"Her husband was an only child, had lost his father by death shortly before coming to this country. Of his mother he had no recollection, but had always understood that she had died soon after his birth.
"That, however, was not the case, and those letters from England had revealed to him the fact that she had only just died, at the time when they were written; died in a mad house, a furious, raving maniac, having been in that condition for many years; also that such had been her mother's fate, and that of several others of the family; in short, insanity was undoubtedly hereditary.
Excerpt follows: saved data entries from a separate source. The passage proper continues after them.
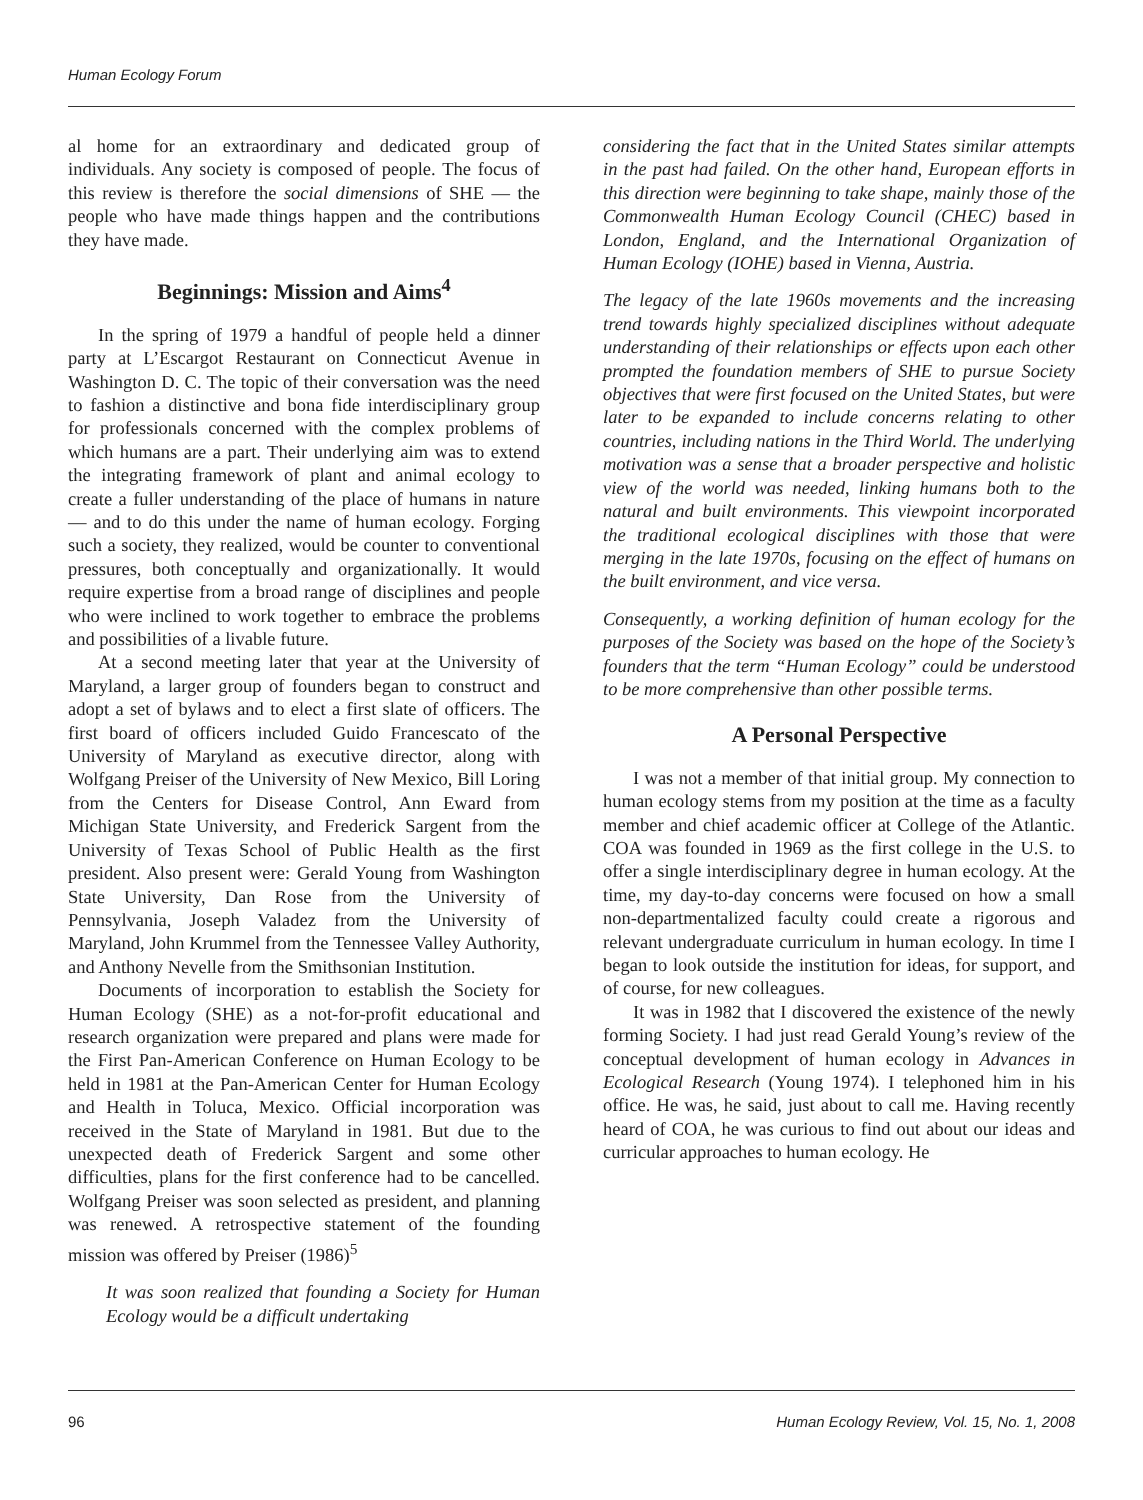Human Ecology Forum
al home for an extraordinary and dedicated group of individuals. Any society is composed of people. The focus of this review is therefore the social dimensions of SHE — the people who have made things happen and the contributions they have made.
Beginnings: Mission and Aims<sup>4</sup>
In the spring of 1979 a handful of people held a dinner party at L’Escargot Restaurant on Connecticut Avenue in Washington D. C. The topic of their conversation was the need to fashion a distinctive and bona fide interdisciplinary group for professionals concerned with the complex problems of which humans are a part. Their underlying aim was to extend the integrating framework of plant and animal ecology to create a fuller understanding of the place of humans in nature — and to do this under the name of human ecology. Forging such a society, they realized, would be counter to conventional pressures, both conceptually and organizationally. It would require expertise from a broad range of disciplines and people who were inclined to work together to embrace the problems and possibilities of a livable future.
At a second meeting later that year at the University of Maryland, a larger group of founders began to construct and adopt a set of bylaws and to elect a first slate of officers. The first board of officers included Guido Francescato of the University of Maryland as executive director, along with Wolfgang Preiser of the University of New Mexico, Bill Loring from the Centers for Disease Control, Ann Eward from Michigan State University, and Frederick Sargent from the University of Texas School of Public Health as the first president. Also present were: Gerald Young from Washington State University, Dan Rose from the University of Pennsylvania, Joseph Valadez from the University of Maryland, John Krummel from the Tennessee Valley Authority, and Anthony Nevelle from the Smithsonian Institution.
Documents of incorporation to establish the Society for Human Ecology (SHE) as a not-for-profit educational and research organization were prepared and plans were made for the First Pan-American Conference on Human Ecology to be held in 1981 at the Pan-American Center for Human Ecology and Health in Toluca, Mexico. Official incorporation was received in the State of Maryland in 1981. But due to the unexpected death of Frederick Sargent and some other difficulties, plans for the first conference had to be cancelled. Wolfgang Preiser was soon selected as president, and planning was renewed. A retrospective statement of the founding mission was offered by Preiser (1986)<sup>5</sup>
It was soon realized that founding a Society for Human Ecology would be a difficult undertaking
considering the fact that in the United States similar attempts in the past had failed. On the other hand, European efforts in this direction were beginning to take shape, mainly those of the Commonwealth Human Ecology Council (CHEC) based in London, England, and the International Organization of Human Ecology (IOHE) based in Vienna, Austria.
The legacy of the late 1960s movements and the increasing trend towards highly specialized disciplines without adequate understanding of their relationships or effects upon each other prompted the foundation members of SHE to pursue Society objectives that were first focused on the United States, but were later to be expanded to include concerns relating to other countries, including nations in the Third World. The underlying motivation was a sense that a broader perspective and holistic view of the world was needed, linking humans both to the natural and built environments. This viewpoint incorporated the traditional ecological disciplines with those that were merging in the late 1970s, focusing on the effect of humans on the built environment, and vice versa.
Consequently, a working definition of human ecology for the purposes of the Society was based on the hope of the Society’s founders that the term “Human Ecology” could be understood to be more comprehensive than other possible terms.
A Personal Perspective
I was not a member of that initial group. My connection to human ecology stems from my position at the time as a faculty member and chief academic officer at College of the Atlantic. COA was founded in 1969 as the first college in the U.S. to offer a single interdisciplinary degree in human ecology. At the time, my day-to-day concerns were focused on how a small non-departmentalized faculty could create a rigorous and relevant undergraduate curriculum in human ecology. In time I began to look outside the institution for ideas, for support, and of course, for new colleagues.
It was in 1982 that I discovered the existence of the newly forming Society. I had just read Gerald Young’s review of the conceptual development of human ecology in Advances in Ecological Research (Young 1974). I telephoned him in his office. He was, he said, just about to call me. Having recently heard of COA, he was curious to find out about our ideas and curricular approaches to human ecology. He
96 Human Ecology Review, Vol. 15, No. 1, 2008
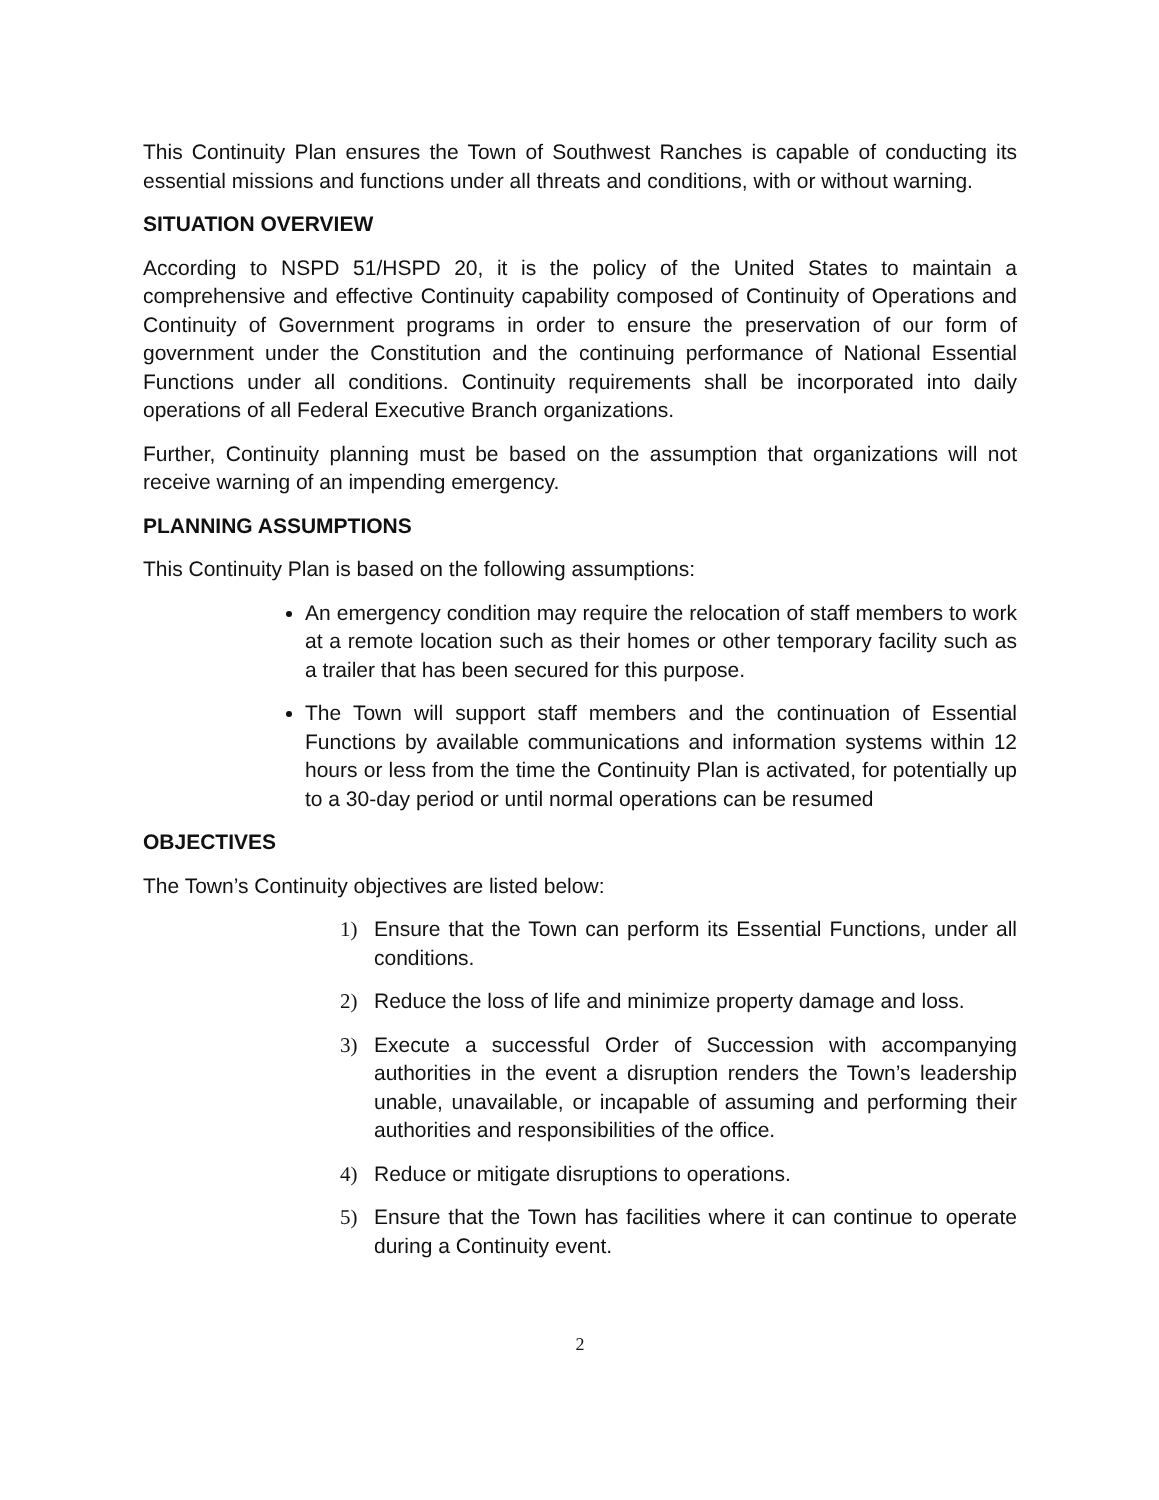This Continuity Plan ensures the Town of Southwest Ranches is capable of conducting its essential missions and functions under all threats and conditions, with or without warning.
SITUATION OVERVIEW
According to NSPD 51/HSPD 20, it is the policy of the United States to maintain a comprehensive and effective Continuity capability composed of Continuity of Operations and Continuity of Government programs in order to ensure the preservation of our form of government under the Constitution and the continuing performance of National Essential Functions under all conditions. Continuity requirements shall be incorporated into daily operations of all Federal Executive Branch organizations.
Further, Continuity planning must be based on the assumption that organizations will not receive warning of an impending emergency.
PLANNING ASSUMPTIONS
This Continuity Plan is based on the following assumptions:
An emergency condition may require the relocation of staff members to work at a remote location such as their homes or other temporary facility such as a trailer that has been secured for this purpose.
The Town will support staff members and the continuation of Essential Functions by available communications and information systems within 12 hours or less from the time the Continuity Plan is activated, for potentially up to a 30-day period or until normal operations can be resumed
OBJECTIVES
The Town’s Continuity objectives are listed below:
1) Ensure that the Town can perform its Essential Functions, under all conditions.
2) Reduce the loss of life and minimize property damage and loss.
3) Execute a successful Order of Succession with accompanying authorities in the event a disruption renders the Town’s leadership unable, unavailable, or incapable of assuming and performing their authorities and responsibilities of the office.
4) Reduce or mitigate disruptions to operations.
5) Ensure that the Town has facilities where it can continue to operate during a Continuity event.
2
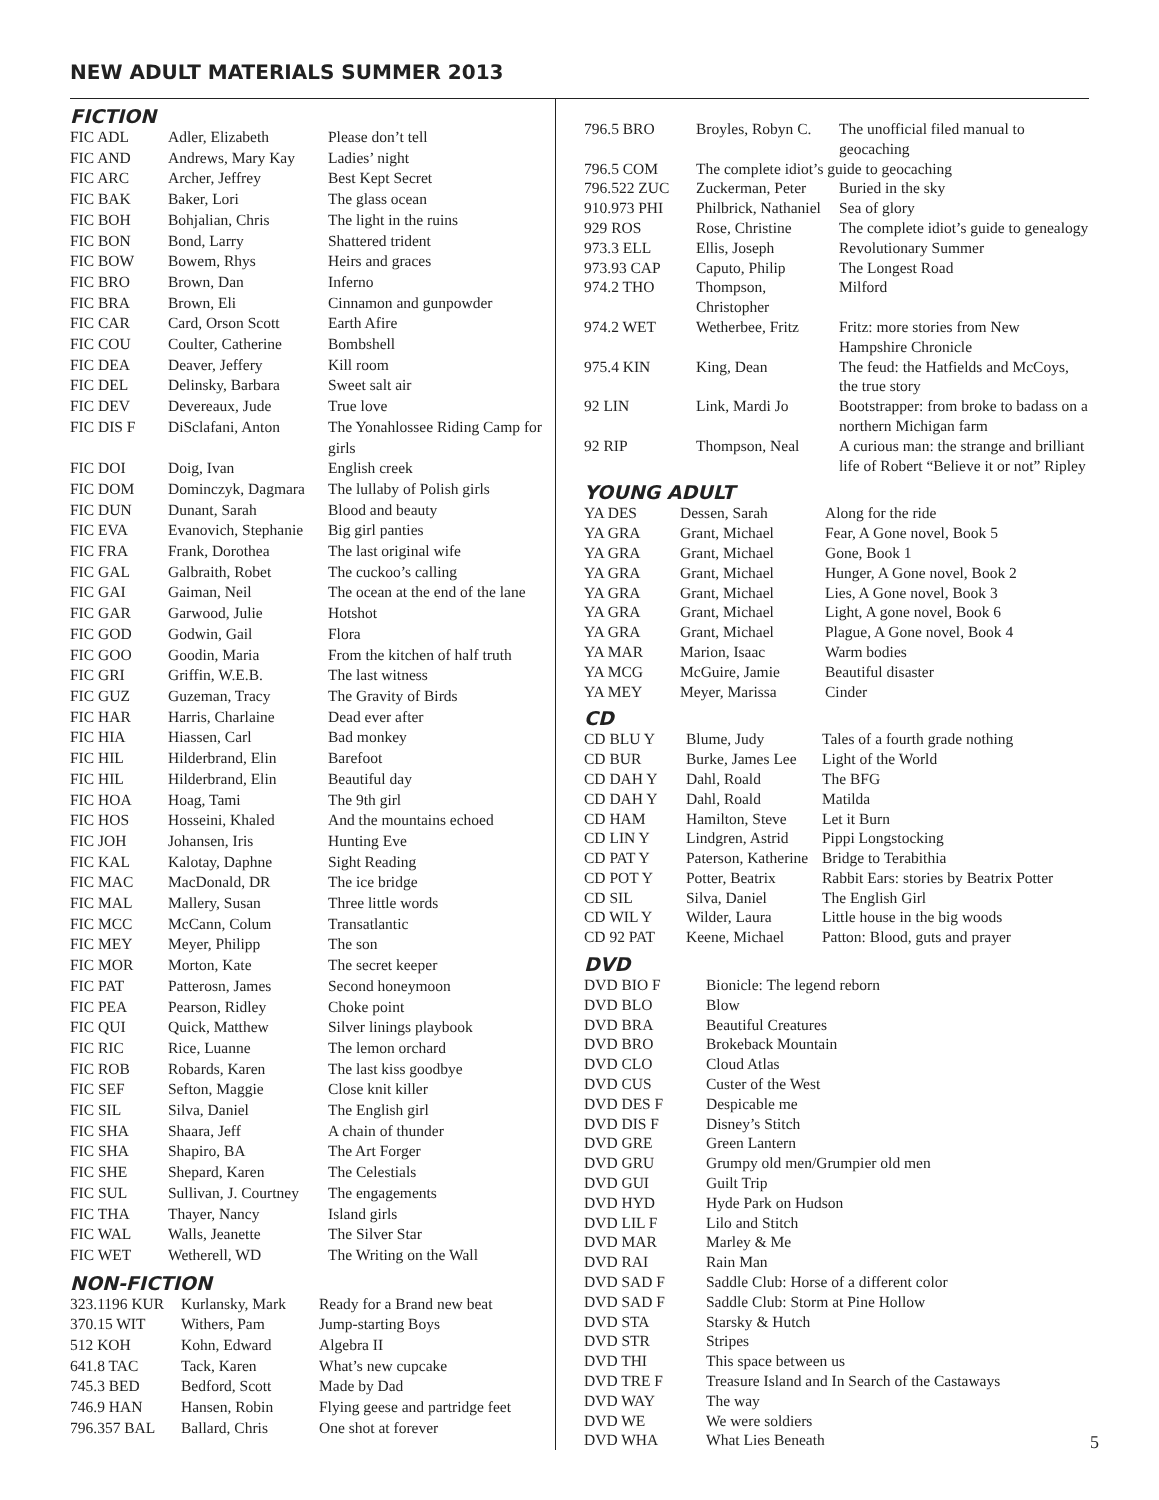NEW ADULT MATERIALS SUMMER 2013
FICTION
| FIC ADL | Adler, Elizabeth | Please don’t tell |
| FIC AND | Andrews, Mary Kay | Ladies’ night |
| FIC ARC | Archer, Jeffrey | Best Kept Secret |
| FIC BAK | Baker, Lori | The glass ocean |
| FIC BOH | Bohjalian, Chris | The light in the ruins |
| FIC BON | Bond, Larry | Shattered trident |
| FIC BOW | Bowem, Rhys | Heirs and graces |
| FIC BRO | Brown, Dan | Inferno |
| FIC BRA | Brown, Eli | Cinnamon and gunpowder |
| FIC CAR | Card, Orson Scott | Earth Afire |
| FIC COU | Coulter, Catherine | Bombshell |
| FIC DEA | Deaver, Jeffery | Kill room |
| FIC DEL | Delinsky, Barbara | Sweet salt air |
| FIC DEV | Devereaux, Jude | True love |
| FIC DIS F | DiSclafani, Anton | The Yonahlossee Riding Camp for girls |
| FIC DOI | Doig, Ivan | English creek |
| FIC DOM | Dominczyk, Dagmara | The lullaby of Polish girls |
| FIC DUN | Dunant, Sarah | Blood and beauty |
| FIC EVA | Evanovich, Stephanie | Big girl panties |
| FIC FRA | Frank, Dorothea | The last original wife |
| FIC GAL | Galbraith, Robet | The cuckoo’s calling |
| FIC GAI | Gaiman, Neil | The ocean at the end of the lane |
| FIC GAR | Garwood, Julie | Hotshot |
| FIC GOD | Godwin, Gail | Flora |
| FIC GOO | Goodin, Maria | From the kitchen of half truth |
| FIC GRI | Griffin, W.E.B. | The last witness |
| FIC GUZ | Guzeman, Tracy | The Gravity of Birds |
| FIC HAR | Harris, Charlaine | Dead ever after |
| FIC HIA | Hiassen, Carl | Bad monkey |
| FIC HIL | Hilderbrand, Elin | Barefoot |
| FIC HIL | Hilderbrand, Elin | Beautiful day |
| FIC HOA | Hoag, Tami | The 9th girl |
| FIC HOS | Hosseini, Khaled | And the mountains echoed |
| FIC JOH | Johansen, Iris | Hunting Eve |
| FIC KAL | Kalotay, Daphne | Sight Reading |
| FIC MAC | MacDonald, DR | The ice bridge |
| FIC MAL | Mallery, Susan | Three little words |
| FIC MCC | McCann, Colum | Transatlantic |
| FIC MEY | Meyer, Philipp | The son |
| FIC MOR | Morton, Kate | The secret keeper |
| FIC PAT | Patterosn, James | Second honeymoon |
| FIC PEA | Pearson, Ridley | Choke point |
| FIC QUI | Quick, Matthew | Silver linings playbook |
| FIC RIC | Rice, Luanne | The lemon orchard |
| FIC ROB | Robards, Karen | The last kiss goodbye |
| FIC SEF | Sefton, Maggie | Close knit killer |
| FIC SIL | Silva, Daniel | The English girl |
| FIC SHA | Shaara, Jeff | A chain of thunder |
| FIC SHA | Shapiro, BA | The Art Forger |
| FIC SHE | Shepard, Karen | The Celestials |
| FIC SUL | Sullivan, J. Courtney | The engagements |
| FIC THA | Thayer, Nancy | Island girls |
| FIC WAL | Walls, Jeanette | The Silver Star |
| FIC WET | Wetherell, WD | The Writing on the Wall |
NON-FICTION
| 323.1196 KUR | Kurlansky, Mark | Ready for a Brand new beat |
| 370.15 WIT | Withers, Pam | Jump-starting Boys |
| 512 KOH | Kohn, Edward | Algebra II |
| 641.8 TAC | Tack, Karen | What’s new cupcake |
| 745.3 BED | Bedford, Scott | Made by Dad |
| 746.9 HAN | Hansen, Robin | Flying geese and partridge feet |
| 796.357 BAL | Ballard, Chris | One shot at forever |
| 796.5 BRO | Broyles, Robyn C. | The unofficial filed manual to geocaching |
| 796.5 COM | The complete idiot’s guide to geocaching | |
| 796.522 ZUC | Zuckerman, Peter | Buried in the sky |
| 910.973 PHI | Philbrick, Nathaniel | Sea of glory |
| 929 ROS | Rose, Christine | The complete idiot’s guide to genealogy |
| 973.3 ELL | Ellis, Joseph | Revolutionary Summer |
| 973.93 CAP | Caputo, Philip | The Longest Road |
| 974.2 THO | Thompson, Christopher | Milford |
| 974.2 WET | Wetherbee, Fritz | Fritz: more stories from New Hampshire Chronicle |
| 975.4 KIN | King, Dean | The feud: the Hatfields and McCoys, the true story |
| 92 LIN | Link, Mardi Jo | Bootstrapper: from broke to badass on a northern Michigan farm |
| 92 RIP | Thompson, Neal | A curious man: the strange and brilliant life of Robert “Believe it or not” Ripley |
YOUNG ADULT
| YA DES | Dessen, Sarah | Along for the ride |
| YA GRA | Grant, Michael | Fear, A Gone novel, Book 5 |
| YA GRA | Grant, Michael | Gone, Book 1 |
| YA GRA | Grant, Michael | Hunger, A Gone novel, Book 2 |
| YA GRA | Grant, Michael | Lies, A Gone novel, Book 3 |
| YA GRA | Grant, Michael | Light, A gone novel, Book 6 |
| YA GRA | Grant, Michael | Plague, A Gone novel, Book 4 |
| YA MAR | Marion, Isaac | Warm bodies |
| YA MCG | McGuire, Jamie | Beautiful disaster |
| YA MEY | Meyer, Marissa | Cinder |
CD
| CD BLU Y | Blume, Judy | Tales of a fourth grade nothing |
| CD BUR | Burke, James Lee | Light of the World |
| CD DAH Y | Dahl, Roald | The BFG |
| CD DAH Y | Dahl, Roald | Matilda |
| CD HAM | Hamilton, Steve | Let it Burn |
| CD LIN Y | Lindgren, Astrid | Pippi Longstocking |
| CD PAT Y | Paterson, Katherine | Bridge to Terabithia |
| CD POT Y | Potter, Beatrix | Rabbit Ears: stories by Beatrix Potter |
| CD SIL | Silva, Daniel | The English Girl |
| CD WIL Y | Wilder, Laura | Little house in the big woods |
| CD 92 PAT | Keene, Michael | Patton: Blood, guts and prayer |
DVD
| DVD BIO F | Bionicle: The legend reborn |
| DVD BLO | Blow |
| DVD BRA | Beautiful Creatures |
| DVD BRO | Brokeback Mountain |
| DVD CLO | Cloud Atlas |
| DVD CUS | Custer of the West |
| DVD DES F | Despicable me |
| DVD DIS F | Disney’s Stitch |
| DVD GRE | Green Lantern |
| DVD GRU | Grumpy old men/Grumpier old men |
| DVD GUI | Guilt Trip |
| DVD HYD | Hyde Park on Hudson |
| DVD LIL F | Lilo and Stitch |
| DVD MAR | Marley & Me |
| DVD RAI | Rain Man |
| DVD SAD F | Saddle Club: Horse of a different color |
| DVD SAD F | Saddle Club: Storm at Pine Hollow |
| DVD STA | Starsky & Hutch |
| DVD STR | Stripes |
| DVD THI | This space between us |
| DVD TRE F | Treasure Island and In Search of the Castaways |
| DVD WAY | The way |
| DVD WE | We were soldiers |
| DVD WHA | What Lies Beneath |
5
"From the moment of learning all this he had felt that his doom was sealed, and that of each of his children also.
"I cannot describe to you the horror and fear that came over me as I listened to the tale. Then mother told me, oh, so gently and tenderly, of the mystery that hung over my birth; leaving, while it almost orphaned me, a faint hope that that fearful curse was not mine.
"And now you know, sweet one, why, when I would fain have poured into your ear the story of my love, my lips were sealed. I could not ask you to link your life with that of one for whom so sad a fate might be in store. I dared not risk the transmission to future generations of a curse so fearful.
"But God, in His great mercy, has sent me the knowledge that it is not mine," he added, with a look of deepest gratitude and joy.
"And I was at times shamefully angry with you," murmured Nell, penitent tears shining in her eyes.
"I cannot blame you under the circumstances," he said, smiling tenderly upon her.
"And this was the explanation of the rumors that reached us of some white woman, living among the Indians, giving testimony before the squire in regard to some matter of importance to you?"
"Yes, it was Reumah Clark." And he went on to give a narrative of his interview with her, then to finish his story of the life at Glen Forest.